### [PROBLEM REQUIREMENTS]
Find the word "tuple" in the data, then copy each line where it is found.
----- GIVEN RECORDS
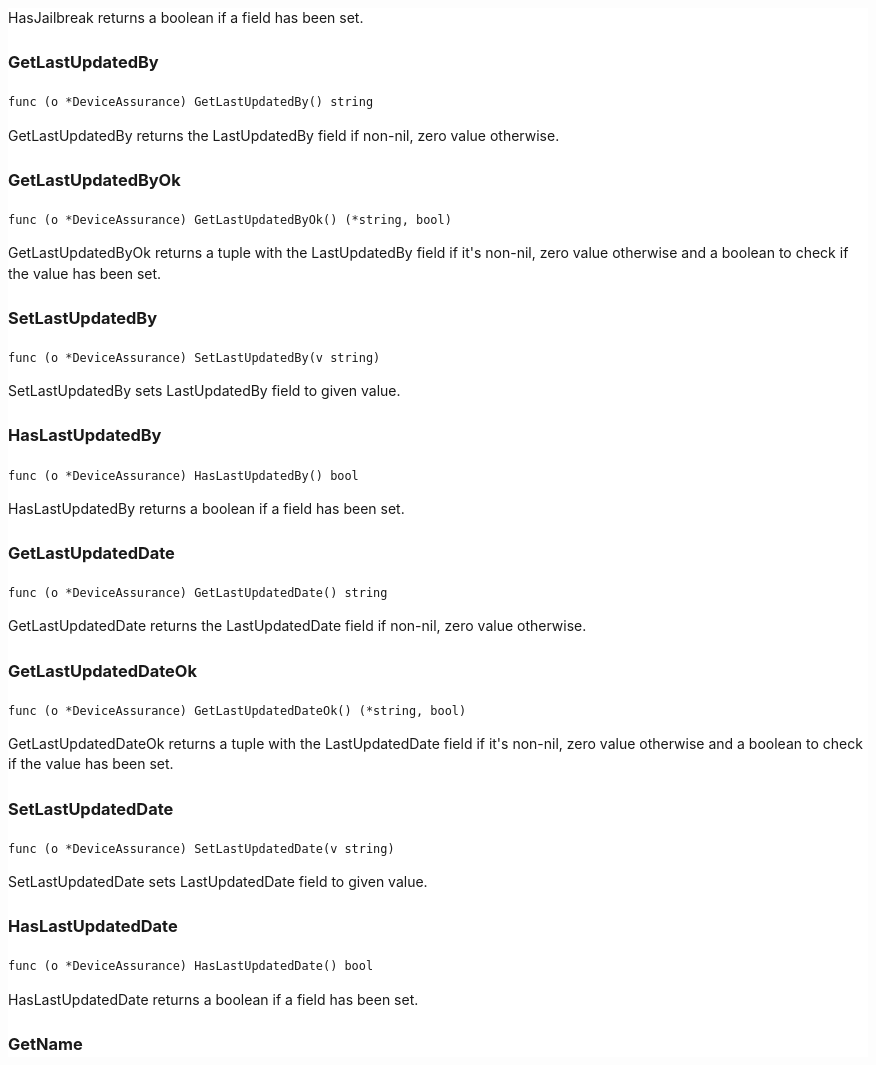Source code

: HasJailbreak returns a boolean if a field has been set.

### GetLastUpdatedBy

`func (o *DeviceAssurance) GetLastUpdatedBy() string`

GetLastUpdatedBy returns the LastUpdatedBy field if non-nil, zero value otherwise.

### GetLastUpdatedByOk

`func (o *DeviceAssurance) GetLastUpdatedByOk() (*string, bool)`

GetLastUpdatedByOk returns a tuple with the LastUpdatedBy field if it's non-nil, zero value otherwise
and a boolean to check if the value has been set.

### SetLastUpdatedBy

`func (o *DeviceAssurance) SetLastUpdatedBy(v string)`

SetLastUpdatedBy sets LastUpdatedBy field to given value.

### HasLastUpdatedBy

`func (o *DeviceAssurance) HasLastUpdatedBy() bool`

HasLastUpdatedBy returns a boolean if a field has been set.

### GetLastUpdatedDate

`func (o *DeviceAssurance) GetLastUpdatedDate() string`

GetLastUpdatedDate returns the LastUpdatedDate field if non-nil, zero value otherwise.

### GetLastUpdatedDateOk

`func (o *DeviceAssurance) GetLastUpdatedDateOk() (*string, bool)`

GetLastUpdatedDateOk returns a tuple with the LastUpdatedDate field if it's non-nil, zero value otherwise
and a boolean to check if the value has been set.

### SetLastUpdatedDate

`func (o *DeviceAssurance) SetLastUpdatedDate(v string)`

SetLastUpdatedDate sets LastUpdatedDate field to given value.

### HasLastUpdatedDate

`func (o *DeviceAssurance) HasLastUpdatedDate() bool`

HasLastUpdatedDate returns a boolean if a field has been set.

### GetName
----------
### [RESULT FOR THIS TASK]
GetLastUpdatedByOk returns a tuple with the LastUpdatedBy field if it's non-nil, zero value otherwise
GetLastUpdatedDateOk returns a tuple with the LastUpdatedDate field if it's non-nil, zero value otherwise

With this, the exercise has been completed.